Sequels are rarely half as good as the original film. Matthau and Lennon would prove this at the tale end of their film partnership with THE ODD COUPLE PART II. But it has happened. ANOTHER THIN MAN is as good a film as THE THIN MAN. Vincent Minelli's follow up to FATHER OF THE BRIDE may lack the satire of weddings the original had, but FATHER'S LITTLE DIVIDEND is well made and entertaining in it's own right. And then there is this film. Of the first movie, GRUMPY OLD MEN, I have made a comment elsewhere. GRUMPIER OLD MEN is a neat follow-up, as we find how Max Goldman (Matthau) finds his new mate, Maria Ragetti (Sophia Loren). It also settles the future of Max's son Mayor Jacob Goldman (Kevin Pollak) and John Gustafson's (Lemmon's) daughter Melanie (Darryl Hannah), and gives a bitter-sweet farewell to John's father (Burgess Meredith).

I think the reason the sequel works is that there is a sense of time and continuity here that is not usually found. In GRUMPY OLD MEN, the reactions of Lemmon and Matthau to the death of their close friend Chuck (Ossie Davis), who had only recently been their rival for Ariel (Ann-Margaret) showed them to be human beings - not just two good comic actors trading insults for yucks. Here, it is watching the final scenes of Grandpa Gustafson (ironically Burgess Meredith's final role - and a fittingly good one for that fine actor). In the first film Meredith was always acting like a wild authority figure: over ninety years old, but threatening to tan the hides of the middle aged Matthau and Lennon like they were still kids when he stops them fighting. Here we see him in several guises. He is a loving grandpa - he is seen telling Allie (Katie Sagona) the story of Goldilock and the Three Bears (with his own modern interpolations), and then singing "Dream a Little Dream of Me" to put her to sleep.
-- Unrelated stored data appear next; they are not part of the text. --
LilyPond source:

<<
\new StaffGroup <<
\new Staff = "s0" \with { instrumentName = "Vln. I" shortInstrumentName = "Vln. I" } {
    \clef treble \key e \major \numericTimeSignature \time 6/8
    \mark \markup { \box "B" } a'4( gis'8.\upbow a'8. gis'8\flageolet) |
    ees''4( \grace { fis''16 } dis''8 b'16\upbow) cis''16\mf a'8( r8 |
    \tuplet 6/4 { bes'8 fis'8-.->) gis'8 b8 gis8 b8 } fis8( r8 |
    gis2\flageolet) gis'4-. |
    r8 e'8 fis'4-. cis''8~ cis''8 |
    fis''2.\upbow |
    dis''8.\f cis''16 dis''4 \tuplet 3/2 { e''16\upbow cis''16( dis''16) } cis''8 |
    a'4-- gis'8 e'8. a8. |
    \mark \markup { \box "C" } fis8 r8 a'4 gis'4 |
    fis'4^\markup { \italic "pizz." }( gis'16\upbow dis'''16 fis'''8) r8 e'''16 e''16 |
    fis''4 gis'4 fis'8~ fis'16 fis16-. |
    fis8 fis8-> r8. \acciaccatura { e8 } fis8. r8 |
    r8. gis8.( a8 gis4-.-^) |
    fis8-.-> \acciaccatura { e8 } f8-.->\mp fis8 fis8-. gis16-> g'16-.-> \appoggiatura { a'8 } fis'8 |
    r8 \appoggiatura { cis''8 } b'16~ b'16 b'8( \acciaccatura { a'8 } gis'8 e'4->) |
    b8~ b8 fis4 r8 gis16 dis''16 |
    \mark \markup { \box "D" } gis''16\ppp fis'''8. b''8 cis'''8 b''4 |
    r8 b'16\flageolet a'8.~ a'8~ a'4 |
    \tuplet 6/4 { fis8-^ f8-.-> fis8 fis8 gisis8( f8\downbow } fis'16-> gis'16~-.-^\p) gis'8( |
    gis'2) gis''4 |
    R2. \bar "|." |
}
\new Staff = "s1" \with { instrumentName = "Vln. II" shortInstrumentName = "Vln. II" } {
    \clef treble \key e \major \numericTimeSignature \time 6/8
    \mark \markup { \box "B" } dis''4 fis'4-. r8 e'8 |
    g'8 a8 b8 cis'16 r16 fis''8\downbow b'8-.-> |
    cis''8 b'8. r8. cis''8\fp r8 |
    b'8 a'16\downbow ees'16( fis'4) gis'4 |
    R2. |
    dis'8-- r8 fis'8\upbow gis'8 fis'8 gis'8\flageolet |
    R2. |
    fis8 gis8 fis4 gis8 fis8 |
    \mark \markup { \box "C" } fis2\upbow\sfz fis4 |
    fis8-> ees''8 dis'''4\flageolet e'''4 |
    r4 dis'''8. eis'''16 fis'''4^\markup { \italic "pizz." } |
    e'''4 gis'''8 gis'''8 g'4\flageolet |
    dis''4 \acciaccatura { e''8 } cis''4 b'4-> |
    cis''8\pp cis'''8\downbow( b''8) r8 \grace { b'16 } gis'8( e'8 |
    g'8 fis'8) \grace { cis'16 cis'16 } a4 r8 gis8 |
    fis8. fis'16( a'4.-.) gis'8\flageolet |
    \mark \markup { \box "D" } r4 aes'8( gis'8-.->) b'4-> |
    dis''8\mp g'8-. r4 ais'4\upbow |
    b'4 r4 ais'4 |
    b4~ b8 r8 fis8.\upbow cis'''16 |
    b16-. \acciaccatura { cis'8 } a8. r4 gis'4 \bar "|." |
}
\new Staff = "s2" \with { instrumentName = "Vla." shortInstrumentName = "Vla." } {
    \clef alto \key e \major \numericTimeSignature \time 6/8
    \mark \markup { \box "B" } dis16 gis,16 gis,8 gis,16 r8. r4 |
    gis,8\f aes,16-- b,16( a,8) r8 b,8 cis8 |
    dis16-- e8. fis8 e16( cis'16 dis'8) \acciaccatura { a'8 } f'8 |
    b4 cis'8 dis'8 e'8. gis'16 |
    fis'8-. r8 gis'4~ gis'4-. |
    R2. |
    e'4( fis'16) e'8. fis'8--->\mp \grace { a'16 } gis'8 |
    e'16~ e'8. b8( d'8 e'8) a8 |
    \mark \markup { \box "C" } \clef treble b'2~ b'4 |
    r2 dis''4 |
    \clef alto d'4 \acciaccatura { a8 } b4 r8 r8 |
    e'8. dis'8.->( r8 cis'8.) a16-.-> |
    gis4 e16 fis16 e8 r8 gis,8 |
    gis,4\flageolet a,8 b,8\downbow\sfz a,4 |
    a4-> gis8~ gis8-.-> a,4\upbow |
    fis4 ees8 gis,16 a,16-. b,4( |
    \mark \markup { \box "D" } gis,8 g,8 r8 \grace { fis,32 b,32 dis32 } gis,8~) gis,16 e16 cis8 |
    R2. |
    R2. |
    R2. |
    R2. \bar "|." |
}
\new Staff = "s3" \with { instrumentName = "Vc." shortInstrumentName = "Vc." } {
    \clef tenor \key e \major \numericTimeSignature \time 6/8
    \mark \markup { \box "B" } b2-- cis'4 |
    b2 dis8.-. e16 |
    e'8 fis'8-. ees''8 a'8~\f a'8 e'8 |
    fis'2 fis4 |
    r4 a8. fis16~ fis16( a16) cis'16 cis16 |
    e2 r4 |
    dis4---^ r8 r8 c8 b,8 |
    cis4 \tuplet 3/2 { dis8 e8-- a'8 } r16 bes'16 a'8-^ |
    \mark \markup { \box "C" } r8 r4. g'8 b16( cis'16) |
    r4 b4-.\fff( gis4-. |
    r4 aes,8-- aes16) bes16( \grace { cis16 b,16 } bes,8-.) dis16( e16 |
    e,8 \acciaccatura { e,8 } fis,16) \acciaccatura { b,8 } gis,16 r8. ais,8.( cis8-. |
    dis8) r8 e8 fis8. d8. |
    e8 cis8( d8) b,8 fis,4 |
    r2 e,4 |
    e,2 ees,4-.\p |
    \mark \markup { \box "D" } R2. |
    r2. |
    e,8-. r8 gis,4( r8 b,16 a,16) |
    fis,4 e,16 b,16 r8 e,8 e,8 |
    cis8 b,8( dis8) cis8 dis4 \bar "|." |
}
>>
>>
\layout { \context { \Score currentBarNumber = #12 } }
He is vulgar, but in a loving, sensible way. When Allie swallows a quarter, he suggests that it is normal - all kids swallow or try to swallow coins - and one only should worry if the kid excretes two dimes and nickel. He loves sexual encounters (in the first film he suggests that if Lemmon and Matthau can't get Arial he can!). Here he meets somebody to romance (Anne Gilbert), and they have a nice time together. But it is a brief one. Having reached 95, God finally comes for Grandpa, and his death manages to bring the other characters from cross purpose quarrels to sanity. It also brings the sweet image of Gilbert depositing a rose over the spot that Grandpa's ashes are scattered.

The continuity theme is also in the portion about "Catfish Hunter" the local lake legendary catfish. Grandpa tells John, at one point, that the catfish was old when he was a boy (which begs the question, why did they name the catfish after a major Yankee baseball player of the 1970 teams? - long after Grandpa's youth). The locals all hope to catch the fish and mount it on their walls. We see it at one point jumping late at night, alone, into the air and back into the late in the glorious moonlight - the monarch of the lake. But at the end, when the catfish is caught by Matthau and Lemmon together, Lemmon (probably influenced by Ann-Margaret, who did the same thing in the first film) gets Matthau to agree to return the catfish to the lake, where it can join Grandpa's ashes. So the legend is returned to it's base.

Even in the final moments of the film, with another marriage and a joke reminiscent of the first film's conclusion, suggests continuity. So there is a type of structural vigor in the two films, that strengthens their stories and increases the viewers pleasure watching them. Yes indeed, this is one sequel that works very well.